A number of press freedom violations occurred in 2007, including harsh criminal libel cases and severe punishments for “threatening state security,” which were particularly common. These included the case of Moussa Gueye, managing editor of the private daily newspaper L’Exclusif, and Pape Moussa Doucar, the paper’s owner. Both men were arrested, imprisoned, and charged with endangering public security after their newspaper ran a front-page story by political reporter Justin Ndoye titled “Late Outings at the Presidency: The Nocturnal Escapades of President Wade.” Ndoye went into hiding after the story was published, and police issued an arrest warrant for him. It was only after an executive order was issued that Gueye and Doucar were released from detention. Separately, Pape Amadou Gaye, managing editor of the private Le Courrier, was detained and similarly charged with offending the state for an article holding the president responsible for the rising cost of living. He too was released from detention following an executive order seven days after his arrest. In March, facing accusations of defamation from a car dealership, Jean Meissa Diop, director of the private daily Walf Grand-Place, and one of the paper’s reporters, Faydy Drame, were each sentenced to six months in prison and fined US$23,000. In April, director Ndiogou Wack Seck of the private, progovernment daily Il Est Midi was also sentenced to six months in prison, fined US$90,000 for criminal defamation, and barred from working as a journalist for three months. These actions, as well as the suspension of Seck’s newspaper, followed the publication of a story criticizing several close associates of President Wade for their role in the 2006 release of an imprisoned former prime minister.
Although physical harassment of journalists was not as common as harsh libel cases, politicians and their supporters occasionally took extraordinary measures to silence critical and opposition viewpoints during the year. Such was the case with ruling party politician Moustapha Cisse Lo, who in April stormed the studios of Radio Disso FM with a dozen supporters following the broadcast of critical comments during a call-in show. The station filed a complaint with the police over the attack, but Lo filed a subsequent suit for defamation worth US$452,000. Separately in May, the government shut down the offices of Premiere FM and confiscated all of its equipment on the grounds of licensing irregularities; Premiere FM was not allowed to reopen for four months.
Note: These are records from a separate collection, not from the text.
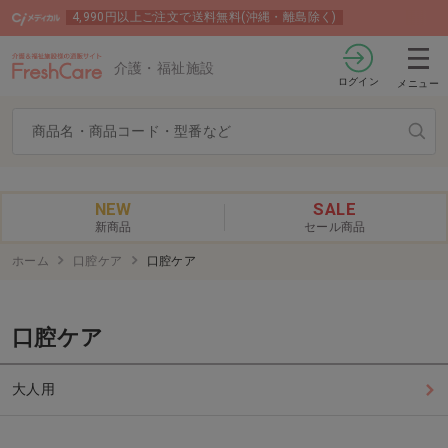
4,990円以上ご注文で送料無料(沖縄・離島除く)
介護・福祉施設
ログイン
メニュー
NEW
SALE
新商品
セール商品
ホーム
口腔ケア
口腔ケア
口腔ケア
大人用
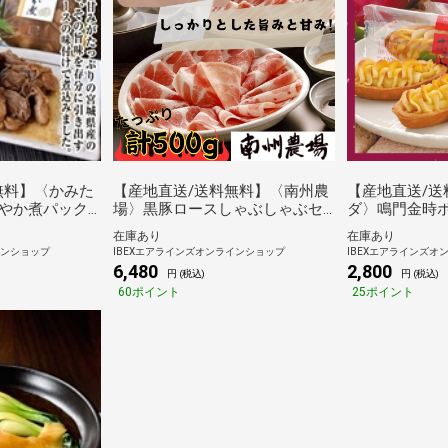
無料】〈かみた
【産地直送/送料無料】〈南州農
【産地直送/送
やか煮パック
場〉黒豚ロースしゃぶしゃぶセ
ダ〉鳴門金時ポ
ット
在庫あり
在庫あり
インショップ
IBEXエアラインズオンラインショップ
IBEXエアラインズオ
6,480
2,800
円 (税込)
円 (税込)
60ポイント
25ポイント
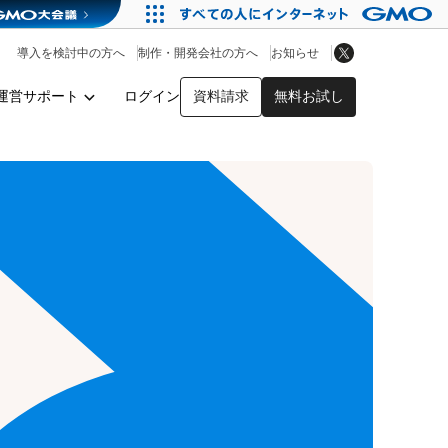
アプリストア
ヘルプを見る
導入を検討中の方へ
制作・開発会社の方へ
お知らせ
ヘルプセンター
運営サポート
ログイン
資料請求
無料お試し
y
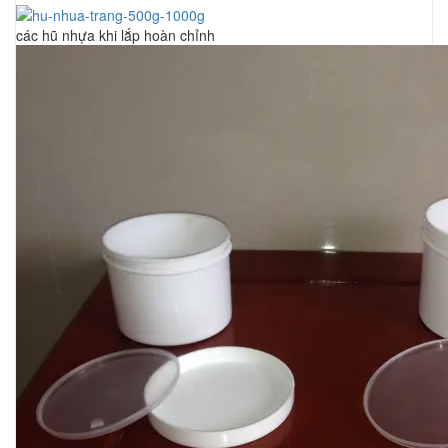
các hũ nhựa khi lắp hoàn chỉnh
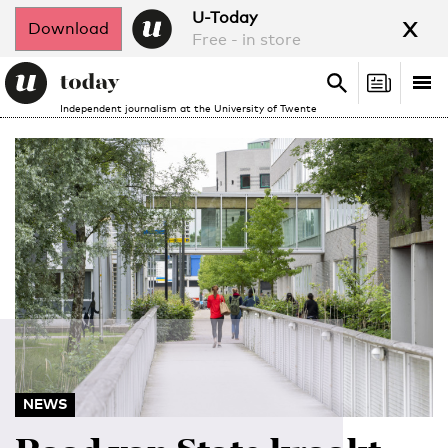
x
U-Today
Download
Free - in store
Search
Tog
Search
Independent journalism at the University of Twente
nav
NEWS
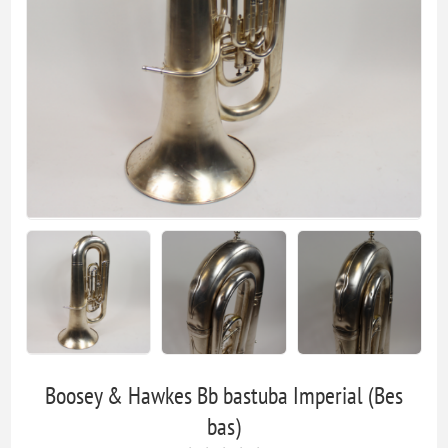
Boosey & Hawkes Bb bastuba Imperial (Bes
bas)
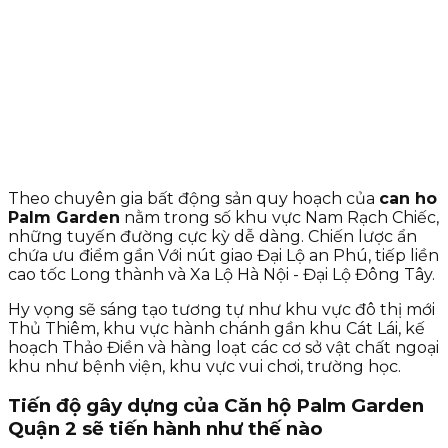
Theo chuyên gia bất động sản quy hoạch của
can ho
Palm Garden
nằm trong số khu vực Nam Rạch Chiếc,
những tuyến đường cực kỳ dễ dàng. Chiến lược ẩn
chứa ưu điểm gần Với nút giao Đại Lộ an Phú, tiếp liền
cao tốc Long thành và Xa Lộ Hà Nội - Đại Lộ Đông Tây.
Hy vọng sẽ sáng tạo tương tự như khu vực đô thị mới
Thủ Thiêm, khu vực hành chánh gần khu Cát Lái, kế
hoạch Thảo Điền và hàng loạt các cơ sở vật chất ngoại
khu như bệnh viện, khu vực vui chơi, trường học.
Tiến độ gây dựng của Căn hộ Palm Garden
Quận 2 sẽ tiến hành như thế nào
Institutional bodies like the National Council for the Regulation of Broadcasting (CNRA) with a mandate for monitoring and regulating the media sector were accused of unfairness in their enforcement of standards, fines, fees, and other measures designed to assure equitable access to the airwaves. The CNRA also remained largely silent or was sidelined as pressure was increased on media practitioners on all fronts. Despite the unwholesome climate for media practice, Senegal still has many private, independent print publications. A number of community, private, and public radio stations operate all over the country, and more than 80 radio frequencies have been granted so far. But more criticism has been leveled against the Wade administration for the nontransparent way in which frequencies are allocated and fees charged for access to airwaves. Critics say President Wade’s associates in politics, business, and the religious community get preferential treatment. The Wade administration refuses to accept private participation in the television sector except for entertainment channels. The only national television station, Radiodiffusion Television Senegalaise, is required by law to be majority controlled by the state. Its broadcasts generally give favorable coverage of the government. Foreign satellite television and radio stations, including Radio France Internationale and the British Broadcasting Corporation, are available and unrestricted. Internet access is also unrestricted, and penetration is now estimated at over 5 percent of the population.